* Directions for this task
The required answer is every line of the data containing the word "Plaza".

Dataset items
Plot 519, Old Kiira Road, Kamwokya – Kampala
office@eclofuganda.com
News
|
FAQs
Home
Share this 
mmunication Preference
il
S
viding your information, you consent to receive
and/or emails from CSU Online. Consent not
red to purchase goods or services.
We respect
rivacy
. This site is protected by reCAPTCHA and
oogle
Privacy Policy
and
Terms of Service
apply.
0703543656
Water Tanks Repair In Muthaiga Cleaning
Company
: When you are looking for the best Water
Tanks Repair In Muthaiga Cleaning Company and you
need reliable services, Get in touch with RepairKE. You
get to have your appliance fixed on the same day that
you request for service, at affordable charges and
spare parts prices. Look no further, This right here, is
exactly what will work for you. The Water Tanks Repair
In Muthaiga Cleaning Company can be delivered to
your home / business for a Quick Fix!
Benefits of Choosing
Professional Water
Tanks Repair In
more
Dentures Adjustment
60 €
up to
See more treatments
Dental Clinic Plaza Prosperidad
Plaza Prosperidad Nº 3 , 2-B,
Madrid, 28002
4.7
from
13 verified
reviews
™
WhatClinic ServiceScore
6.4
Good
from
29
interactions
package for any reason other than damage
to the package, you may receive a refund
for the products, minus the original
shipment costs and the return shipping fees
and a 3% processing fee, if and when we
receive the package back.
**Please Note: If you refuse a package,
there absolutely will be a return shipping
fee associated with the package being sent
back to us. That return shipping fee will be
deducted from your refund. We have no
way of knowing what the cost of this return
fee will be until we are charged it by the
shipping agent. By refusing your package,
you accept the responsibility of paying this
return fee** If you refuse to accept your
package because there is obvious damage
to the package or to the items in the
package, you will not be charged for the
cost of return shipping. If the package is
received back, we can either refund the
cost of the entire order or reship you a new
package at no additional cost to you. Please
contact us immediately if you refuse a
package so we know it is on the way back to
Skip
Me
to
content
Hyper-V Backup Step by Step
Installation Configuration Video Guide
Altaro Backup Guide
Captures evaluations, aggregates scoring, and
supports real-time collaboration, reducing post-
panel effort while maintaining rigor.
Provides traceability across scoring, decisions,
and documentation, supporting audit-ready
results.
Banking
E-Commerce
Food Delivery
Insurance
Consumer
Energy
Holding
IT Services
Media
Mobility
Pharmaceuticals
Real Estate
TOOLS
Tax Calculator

* Result for this exercise
Dental Clinic Plaza Prosperidad
Plaza Prosperidad Nº 3 , 2-B,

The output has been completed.